Dusk Maiden of Amnesia is surprisingly well done. The animation is crisp and characters as well as backdrops and set pieces are extremely detailed. However, in an anime filled with emotional extremes I find that some of its more subtle scenes; this is especially true with the opening and closing theme sequences wherein Yuko’s lip flaps are synced with the vocal tracks so that she appears to be singing them. In-keeping with the theme of subtlety I find that anime like this are often dark and rely heavily shadows to create ambiance while Dusk Maiden of Amnesia uses bright colors and intricate lighting effects to create beautiful backdrop that is a feast for the eyes. This is most apparent in twilight and night scenes when the viewer is treated majestic sunsets and an almost ethereal night sky. These subtle details gives Dusk Maiden of Amnesia a near magical feel like no other anime out there.

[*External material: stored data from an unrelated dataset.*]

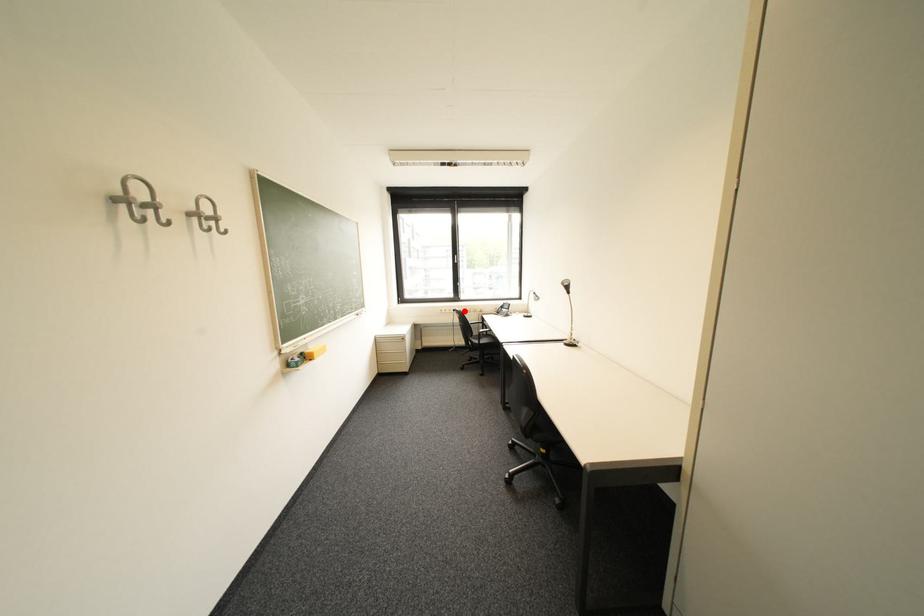
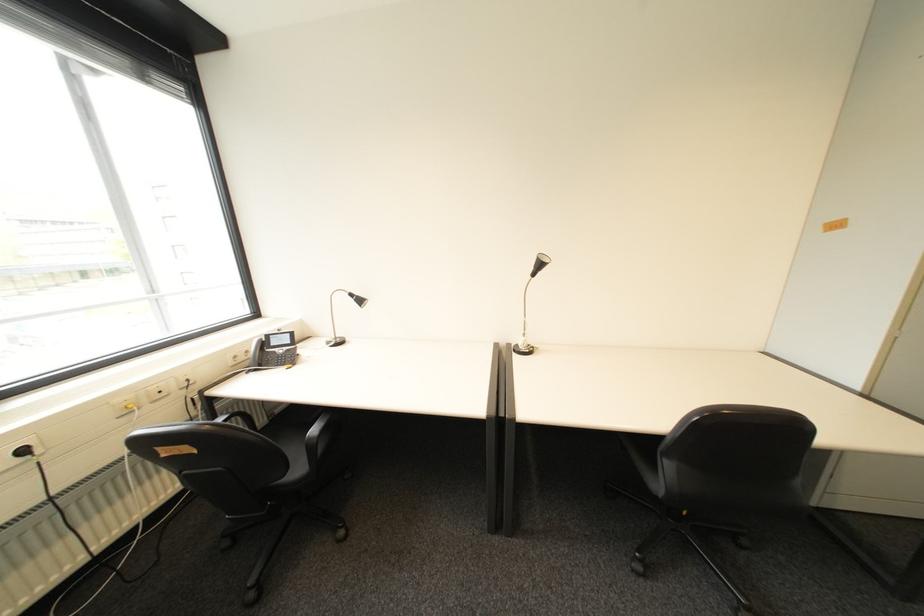
The point at the highlighted location is marked in the first image. Where is the corresponding point in the second image?

(34, 452)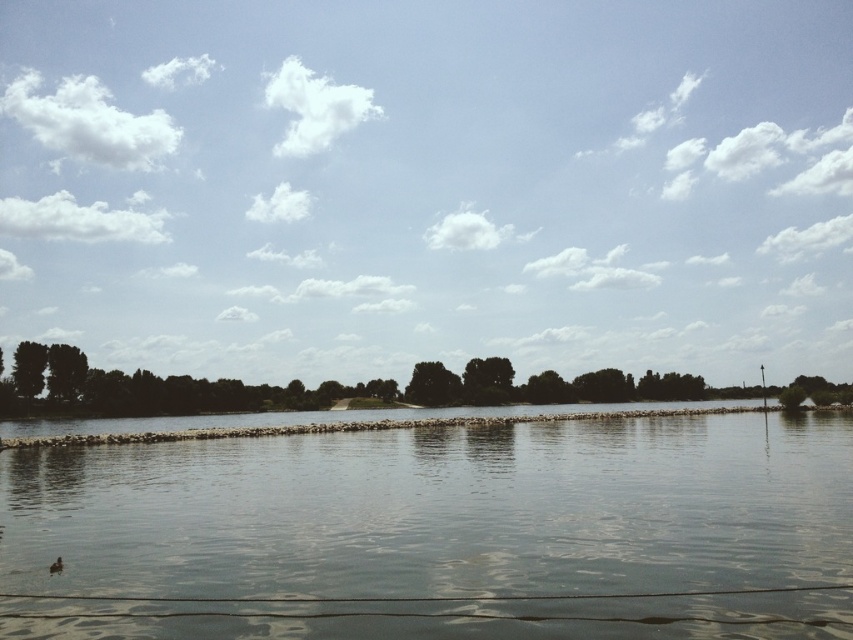
In order to click on gray stone river at center in this screenshot , I will do `click(438, 532)`.

Can you confirm if gray stone river at center is thinner than brown fuzzy duck at lower left?

No.

This screenshot has width=853, height=640. I want to click on gray stone river at center, so click(x=438, y=532).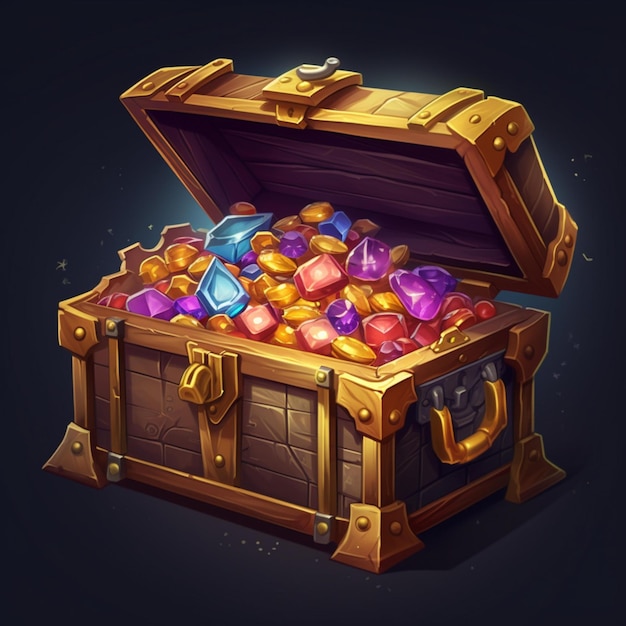
Image resolution: width=626 pixels, height=626 pixels. In order to click on hinge in this screenshot , I will do 476,290.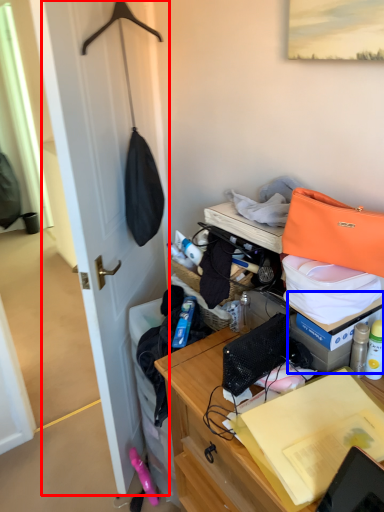
Question: Which object is further to the camera taking this photo, door (highlighted by a red box) or box (highlighted by a blue box)?

Choices:
 (A) door
 (B) box

Answer: (B)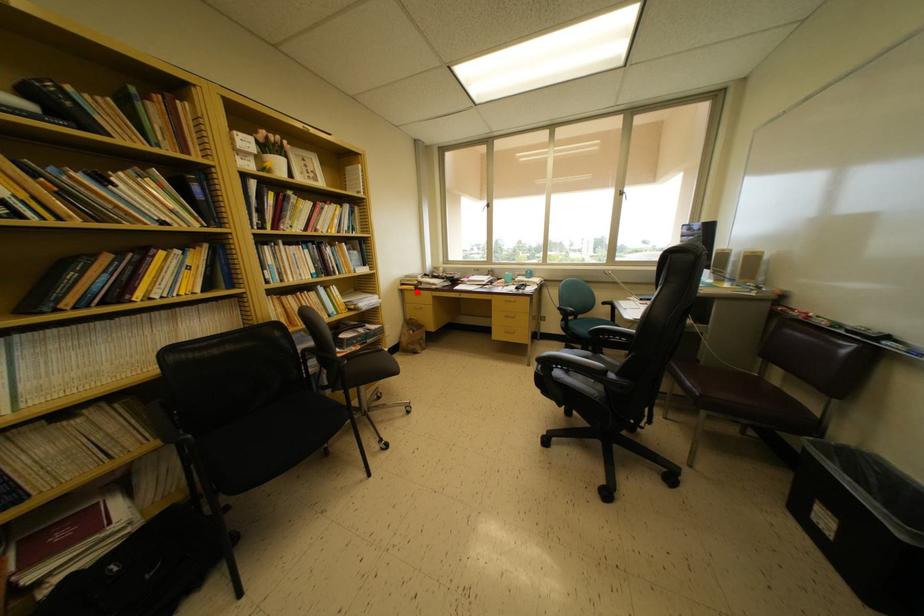
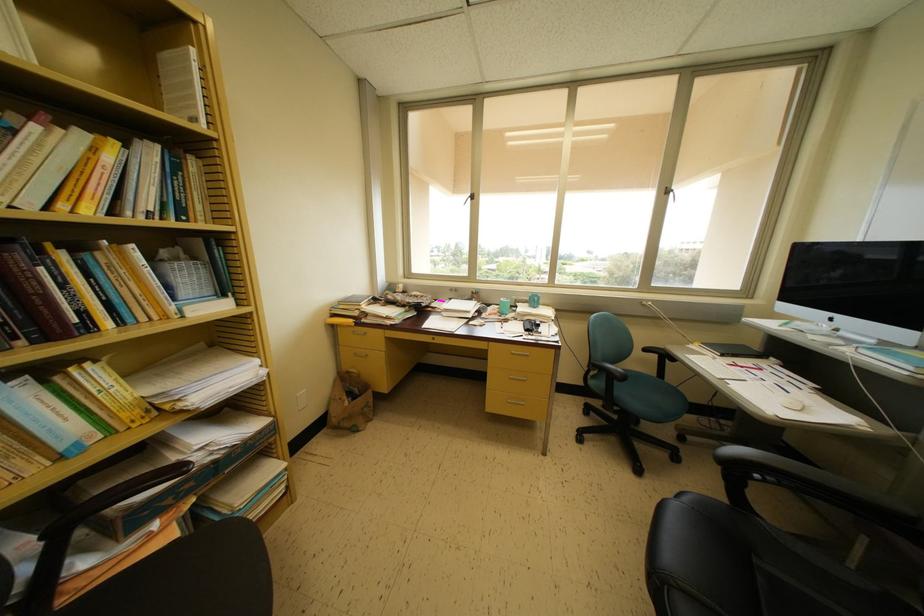
Question: I am providing you with two images of the same scene from different viewpoints. A red point is marked on the first image. At the location where the point appears in image 1, is it still visible in image 2?

Choices:
 (A) Yes
 (B) No

Answer: (A)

Sound design is one area in which Dusk Maiden of Amnesia seems to lack slightly. Aside from the opening theme”Choir Jail” very few tracks from the soundtrack are memorable much less noteworthy. This fact is made horrendously clear when viewing the Sentai Filmworks dub of the series. While Emily Neves and Clint Brickham do a fair to descent job of voicing Yuuko and Niya others such as Jessica Boone and Brittney Karbowski are annoying to listen to. This is why I would recommend the subbed version. Sorry Sentai, but you have only yourself to blame.
Dusk Maiden of Amnesia is available for streaming on Crunchyroll. I implore you fans please stream it legally. Doing so supports the anime industry. If you enjoy it buy it at Rightdtuf. As a reviewer I think this is a series worthy of anyone’s collection. That being said, don’t take my word for it.